Jérôme Kerviel (D) et son avocat, David Koubbi, arrivent à la cour d'appel de Paris, le 27 juin 2012. (BERTRAND GUAY / AFP)

Jérôme Kerviel serait "pervers et manipulateur", selon l'avocat général Dominique Gaillardot. Le magistrat a donc requis cinq ans de prison ferme et l'interdiction d'exercer un métier en rapport avec la finance, mercredi 27 juin, contre l'ancien trader Jérôme Kerviel, rejugé pour une perte record début 2008 à la Société générale. "Votre décision sera exemplaire et dissuasive", a déclaré Dominique Gaillardot devant la cour d'appel de Paris.

Lundi, les avocats de la Société générale ont demandé à la cour d'appel de confirmer la première condamnation de l'ancien trader : 4,9 milliards de dommages et intérêts, le montant des pertes enregistrées par la banque, une somme astronomique impossible à rembourser. Il avait aussi été condamné à cinq ans de prison, dont trois ferme.
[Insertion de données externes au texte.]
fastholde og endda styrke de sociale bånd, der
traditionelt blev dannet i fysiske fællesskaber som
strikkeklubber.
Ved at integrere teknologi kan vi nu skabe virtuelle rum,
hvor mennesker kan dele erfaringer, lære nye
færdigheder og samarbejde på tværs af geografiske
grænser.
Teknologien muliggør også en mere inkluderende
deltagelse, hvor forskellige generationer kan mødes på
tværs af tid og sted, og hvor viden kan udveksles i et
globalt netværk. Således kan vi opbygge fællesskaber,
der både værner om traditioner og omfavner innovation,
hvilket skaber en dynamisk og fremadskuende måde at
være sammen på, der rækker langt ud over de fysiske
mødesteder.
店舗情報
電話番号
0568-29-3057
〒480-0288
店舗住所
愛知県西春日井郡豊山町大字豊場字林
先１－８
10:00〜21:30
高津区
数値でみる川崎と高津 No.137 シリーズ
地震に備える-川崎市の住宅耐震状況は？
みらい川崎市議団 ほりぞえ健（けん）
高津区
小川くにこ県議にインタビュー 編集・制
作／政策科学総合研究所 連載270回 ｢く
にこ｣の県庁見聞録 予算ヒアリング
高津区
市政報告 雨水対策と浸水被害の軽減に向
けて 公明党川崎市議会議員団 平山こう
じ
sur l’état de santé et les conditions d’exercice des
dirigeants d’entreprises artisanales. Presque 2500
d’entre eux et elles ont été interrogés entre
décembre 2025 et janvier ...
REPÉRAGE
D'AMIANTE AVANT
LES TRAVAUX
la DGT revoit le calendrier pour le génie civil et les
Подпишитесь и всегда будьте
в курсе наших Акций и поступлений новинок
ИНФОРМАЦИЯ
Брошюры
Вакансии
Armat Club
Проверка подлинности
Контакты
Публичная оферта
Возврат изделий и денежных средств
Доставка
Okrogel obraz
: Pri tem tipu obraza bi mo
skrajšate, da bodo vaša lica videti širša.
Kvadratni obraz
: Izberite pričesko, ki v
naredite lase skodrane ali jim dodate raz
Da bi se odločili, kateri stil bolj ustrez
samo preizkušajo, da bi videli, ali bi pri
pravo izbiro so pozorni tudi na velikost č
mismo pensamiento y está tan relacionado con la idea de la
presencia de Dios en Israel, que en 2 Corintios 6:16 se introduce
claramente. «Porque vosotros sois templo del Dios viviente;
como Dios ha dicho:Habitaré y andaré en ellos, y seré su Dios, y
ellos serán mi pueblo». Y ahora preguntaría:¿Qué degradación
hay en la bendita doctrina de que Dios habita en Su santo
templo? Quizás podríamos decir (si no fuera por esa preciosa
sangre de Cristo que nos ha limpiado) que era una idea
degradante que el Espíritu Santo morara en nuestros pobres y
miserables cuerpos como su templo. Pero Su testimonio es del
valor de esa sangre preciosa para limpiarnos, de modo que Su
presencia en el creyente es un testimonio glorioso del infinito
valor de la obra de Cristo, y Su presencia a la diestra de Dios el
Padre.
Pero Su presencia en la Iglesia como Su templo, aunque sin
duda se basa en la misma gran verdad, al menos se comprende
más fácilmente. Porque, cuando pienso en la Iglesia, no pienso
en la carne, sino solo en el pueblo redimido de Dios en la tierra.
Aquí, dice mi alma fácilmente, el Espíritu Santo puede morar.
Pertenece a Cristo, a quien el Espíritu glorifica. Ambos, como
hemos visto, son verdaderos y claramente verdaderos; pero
Il est reproché à l'ancien trader d'avoir pris à l'insu de sa hiérarchie pour 50 milliards d'euros de positions spéculatives sur des indices boursiers, dissimulées par des opérations fictives, de faux courriels et des mensonges.

S'il n'a jamais nié avoir perdu le sens des réalités, le prévenu affirme que ses supérieurs savaient ce qu'il faisait et l'encourageaient. Lors de son procès en appel, il s'est dit victime d'une machination : la Société générale l'aurait utilisé pour masquer ses pertes dues aux "subprimes", les crédits hypothécaires à l'origine de la crise financière de 2008. Version que devait confirmer un témoin de dernière minute, qui a finalement laissé la cour sceptique.